▶ TASK BRIEF:
Whenever a line in the records below contains "sind", pick it out.

======== ENTRIES PROVIDED

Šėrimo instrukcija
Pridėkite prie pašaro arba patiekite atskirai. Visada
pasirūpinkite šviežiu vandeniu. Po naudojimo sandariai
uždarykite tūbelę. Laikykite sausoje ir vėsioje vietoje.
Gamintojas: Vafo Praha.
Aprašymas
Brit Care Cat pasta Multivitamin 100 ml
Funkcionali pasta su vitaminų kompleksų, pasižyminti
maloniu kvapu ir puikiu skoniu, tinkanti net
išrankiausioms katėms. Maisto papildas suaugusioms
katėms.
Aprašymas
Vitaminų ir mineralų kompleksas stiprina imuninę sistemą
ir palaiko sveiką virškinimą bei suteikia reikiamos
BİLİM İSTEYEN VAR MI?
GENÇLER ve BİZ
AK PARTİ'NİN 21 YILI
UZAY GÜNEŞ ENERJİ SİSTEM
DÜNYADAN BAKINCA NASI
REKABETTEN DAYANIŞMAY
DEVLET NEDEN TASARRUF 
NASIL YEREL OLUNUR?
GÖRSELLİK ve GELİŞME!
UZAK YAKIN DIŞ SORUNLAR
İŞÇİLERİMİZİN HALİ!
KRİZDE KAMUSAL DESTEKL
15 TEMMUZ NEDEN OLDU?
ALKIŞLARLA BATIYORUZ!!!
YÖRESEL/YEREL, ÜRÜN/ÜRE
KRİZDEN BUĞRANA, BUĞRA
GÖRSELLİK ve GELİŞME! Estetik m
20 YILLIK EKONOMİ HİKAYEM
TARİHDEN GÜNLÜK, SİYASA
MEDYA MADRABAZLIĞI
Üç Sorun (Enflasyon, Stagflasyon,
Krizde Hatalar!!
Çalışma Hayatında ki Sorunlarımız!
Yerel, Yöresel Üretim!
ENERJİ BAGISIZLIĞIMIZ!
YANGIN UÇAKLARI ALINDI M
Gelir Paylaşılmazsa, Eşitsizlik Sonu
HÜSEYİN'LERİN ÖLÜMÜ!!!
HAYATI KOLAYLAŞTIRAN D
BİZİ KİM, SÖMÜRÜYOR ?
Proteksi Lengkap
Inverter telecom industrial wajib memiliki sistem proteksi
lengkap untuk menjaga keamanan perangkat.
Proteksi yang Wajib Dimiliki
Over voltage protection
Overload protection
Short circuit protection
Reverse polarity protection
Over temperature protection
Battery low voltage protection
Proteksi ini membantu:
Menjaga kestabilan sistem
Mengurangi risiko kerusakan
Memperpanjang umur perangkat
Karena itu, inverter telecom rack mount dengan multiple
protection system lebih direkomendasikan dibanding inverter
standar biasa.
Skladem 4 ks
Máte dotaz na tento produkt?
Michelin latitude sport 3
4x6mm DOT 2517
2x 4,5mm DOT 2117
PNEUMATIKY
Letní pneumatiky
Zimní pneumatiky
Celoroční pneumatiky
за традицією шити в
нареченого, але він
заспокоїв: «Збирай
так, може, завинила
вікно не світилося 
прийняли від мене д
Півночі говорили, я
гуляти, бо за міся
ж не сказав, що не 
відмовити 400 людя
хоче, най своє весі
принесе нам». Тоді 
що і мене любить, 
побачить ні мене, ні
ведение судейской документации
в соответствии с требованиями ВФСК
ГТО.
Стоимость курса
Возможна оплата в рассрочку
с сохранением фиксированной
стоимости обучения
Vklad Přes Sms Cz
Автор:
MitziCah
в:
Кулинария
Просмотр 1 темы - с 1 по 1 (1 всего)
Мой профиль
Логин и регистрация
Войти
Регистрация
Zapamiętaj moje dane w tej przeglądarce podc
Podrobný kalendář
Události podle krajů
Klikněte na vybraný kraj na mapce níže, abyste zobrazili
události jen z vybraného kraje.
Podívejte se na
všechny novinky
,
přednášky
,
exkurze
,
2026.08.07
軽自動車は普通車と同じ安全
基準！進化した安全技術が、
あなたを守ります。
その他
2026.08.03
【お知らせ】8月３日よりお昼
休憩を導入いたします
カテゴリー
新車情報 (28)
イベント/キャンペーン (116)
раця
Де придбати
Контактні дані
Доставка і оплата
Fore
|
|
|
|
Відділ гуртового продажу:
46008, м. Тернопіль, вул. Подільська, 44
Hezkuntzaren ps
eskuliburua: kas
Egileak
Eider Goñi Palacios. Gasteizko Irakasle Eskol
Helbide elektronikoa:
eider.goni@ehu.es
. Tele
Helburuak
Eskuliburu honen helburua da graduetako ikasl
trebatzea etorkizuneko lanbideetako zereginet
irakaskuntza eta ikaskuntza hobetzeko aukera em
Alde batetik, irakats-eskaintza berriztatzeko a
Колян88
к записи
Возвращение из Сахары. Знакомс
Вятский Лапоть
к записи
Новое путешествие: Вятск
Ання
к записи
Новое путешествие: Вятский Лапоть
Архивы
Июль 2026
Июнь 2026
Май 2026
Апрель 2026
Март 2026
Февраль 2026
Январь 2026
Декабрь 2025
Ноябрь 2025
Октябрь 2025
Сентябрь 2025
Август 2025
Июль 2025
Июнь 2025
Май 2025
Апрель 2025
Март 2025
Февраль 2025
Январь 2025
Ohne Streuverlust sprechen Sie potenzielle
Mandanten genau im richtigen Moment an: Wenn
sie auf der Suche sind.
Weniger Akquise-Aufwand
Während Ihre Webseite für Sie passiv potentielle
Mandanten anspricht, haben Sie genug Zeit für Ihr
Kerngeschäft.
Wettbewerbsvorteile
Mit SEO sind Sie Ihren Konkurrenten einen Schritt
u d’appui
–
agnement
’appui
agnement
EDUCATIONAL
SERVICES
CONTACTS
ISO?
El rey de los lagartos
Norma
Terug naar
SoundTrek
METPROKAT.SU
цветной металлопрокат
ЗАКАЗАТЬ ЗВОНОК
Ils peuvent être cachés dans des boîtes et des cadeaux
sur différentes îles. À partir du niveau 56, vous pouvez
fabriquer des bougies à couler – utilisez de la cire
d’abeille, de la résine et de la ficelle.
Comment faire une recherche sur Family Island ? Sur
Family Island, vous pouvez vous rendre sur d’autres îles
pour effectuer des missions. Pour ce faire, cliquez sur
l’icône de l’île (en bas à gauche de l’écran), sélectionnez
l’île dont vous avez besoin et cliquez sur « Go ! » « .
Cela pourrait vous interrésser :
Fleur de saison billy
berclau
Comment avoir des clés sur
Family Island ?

================

▶ COMPLETED EXERCISE:
sie auf der Suche sind.
Mit SEO sind Sie Ihren Konkurrenten einen Schritt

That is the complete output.